I quattro sauditi, che sono stati consegnati agli americani, non disponevano di lanciagranate ma avrebbero potuto procurarsi esplosivo. Qualche ammissione, durante gli interrogatori, sembra averli inchiodati. Avrebbero precedenti che pesano. Che appartenesssero all’anonima manovalanza della guerriglia è da escludere. Anzi sembrano personaggi che contano. Sulla loro presenza in città, nei giorni precedenti all'attentato, avevano preso ad indagare alcuni dei carabinieri che poi hanno perso la vita. «Qualcosa i quattro hanno dichiarato alla fine», dice restando nel vago il colonnello Carmelo Burgio. Non sembra che a Nassiriya godessero di grandi complicità. Il proprietario della casa che li ospitava è risultato all'oscuro di tutto. Erano da soli quando sono stati fermati in una zona di periferia scarsamente abitata.

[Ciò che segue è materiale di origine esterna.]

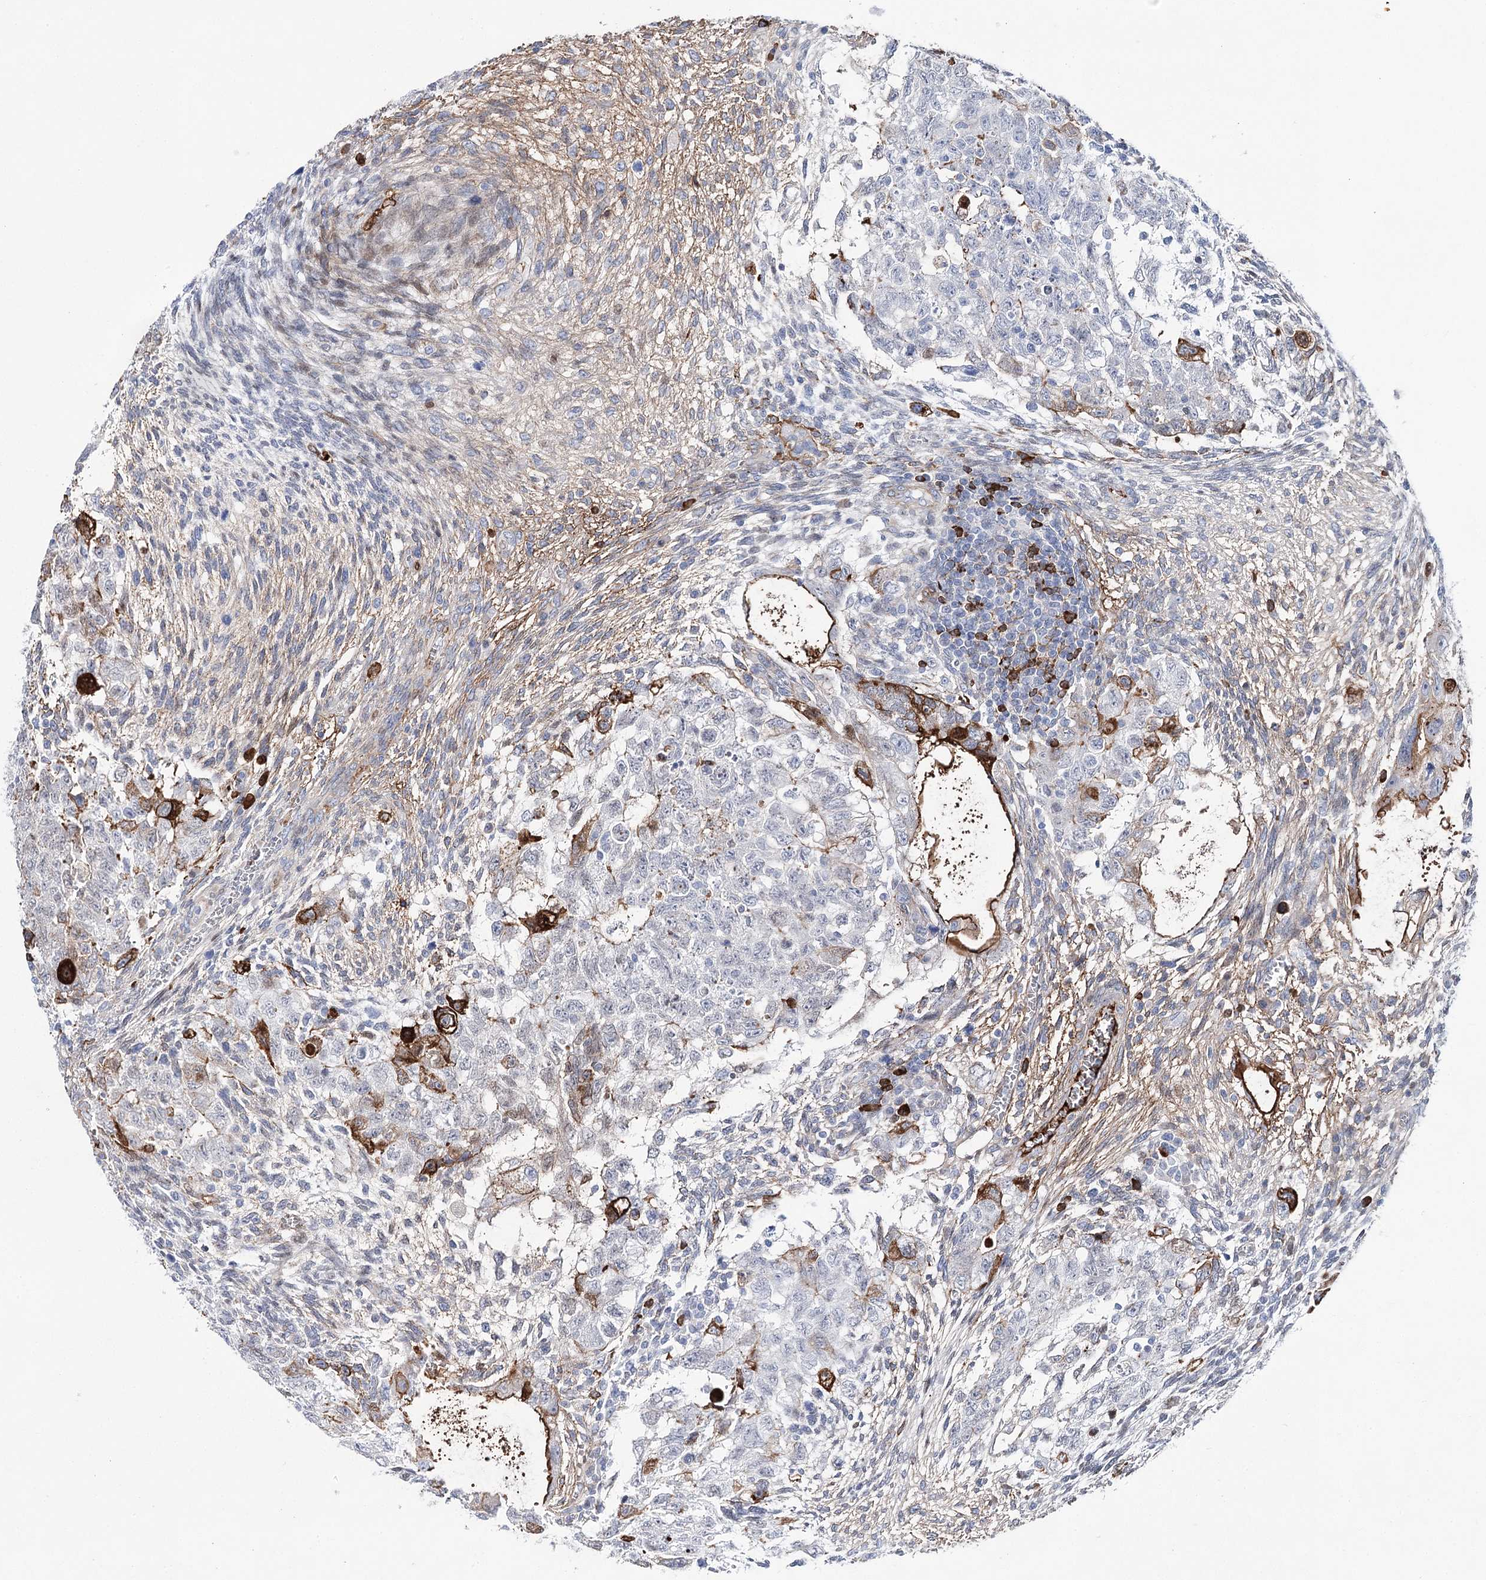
{"staining": {"intensity": "negative", "quantity": "none", "location": "none"}, "tissue": "testis cancer", "cell_type": "Tumor cells", "image_type": "cancer", "snomed": [{"axis": "morphology", "description": "Carcinoma, Embryonal, NOS"}, {"axis": "topography", "description": "Testis"}], "caption": "Tumor cells are negative for protein expression in human testis embryonal carcinoma.", "gene": "ANKRD23", "patient": {"sex": "male", "age": 37}}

Il pericolo è stato sventato, ma dove si è insediata una cellula è probabile che ve ne siano altre pronte ad agire. Molto può passare attraverso una breccia. «L'area è effettivamente ad altissimo rischio per quanto riguarda la possibilità di attentati terroristici. Vagliamo ciascuna delle segnalazioni che ogni giorno ci arrivano» dice, anche in relazione all'allarme lanciato dal Sismi, il colonnello Gianfranco Scalas, portavoce del contingente italiano. Il livello di allerta, nelle ultime 48 ore, non è stato elevato, ma la sicurezza si è trasformata in esigenza primaria anche se si prova a non pregiudicare il rapporto con la popolazione locale: in un isolamento fine a se stesso, la gente potrebbe intravedere un atteggiamento «all'americana» che in Iraq non gode di troppi favori. Più di un’esigenza va contemplata.

Ne è derivato un lavoro più duro. La fascia di sicurezza creata intorno alla base «White horse» è tenuta sotto controllo di notte grazie a speciali visori. Qualche trappola in grado di far scattare l'allarme è stata resa invisibile. Ogni pattuglia che si muove sulle strade è dotata di mitragliatrice pesante. Viene accelerato un programma di protezione che ha necessariamente i suoi tempi. Gli uomini del Sismi selezionano i rapporti dei loro informatori che riescono a penetrare gli ambienti della malavita, e prestano molta attenzione alle chiacchiare da bazar e soprattutto ai sermoni del venerdì degli imam. Come in ogni angolo del mondo arabo più inquieto, nel bene e nel male è attraverso la preghiera che spesso viene indicata la strada che i fedeli sono chianati ad imboccare.